After the Second World War, large numbers of male nurses move into the work force as they were demobilised after the war and had gained medical experience.
In 1951 male nurses joined the main nursing register.
In 2004 the percentage of male nurses was 10.63%. This had increased very slightly to 10.69% in 2008.
In 2008 there were 132 male midwives on the Nursing and Midwifery Council (NMC) nursing register.
United States
In 2008, of the 3,063,163 licensed registered nurses in the United States only 6.6% of were men. Men make up only 13% of all new nursing students.
Nursing schools for men were common in the United States until the early 1900s. More than half of those offering paid nursing services to the ill and injured were men. Yet by 1930, men constituted fewer than 1% of RNs in the United States. As they found other, more lucrative occupations, they left nursing behind.
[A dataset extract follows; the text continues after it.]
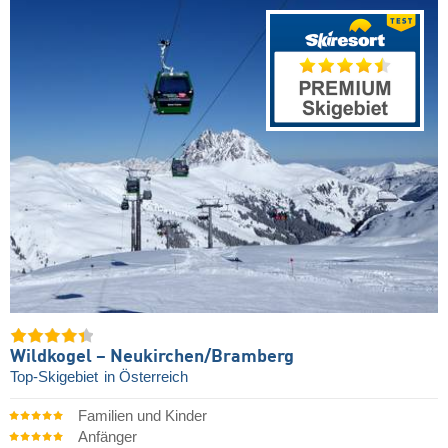
Wildkogel – Neukirchen/​Bramberg
Top-Skigebiet
in Österreich
Familien und Kinder
Anfänger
In 1955, the United States Congress revised the Army-Navy Nurses Act of 1947 to allow for the commissioning of men into military nursing corps.
The American Assembly for Men in Nursing was founded in 1971. The purpose of the AAMN is to provide a framework for nurses as a group to meet, discuss, and influence factors that affect men as nurses.
In Mississippi University for Women v. Hogan, 458 U.S. 718 (1982), the U.S. Supreme Court ruled 5–4 that Mississippi University for Women's single sex admissions policy for its nursing school violated the Fourteenth Amendment's equal protection clause. Justice Sandra Day O'Connor wrote the landmark opinion.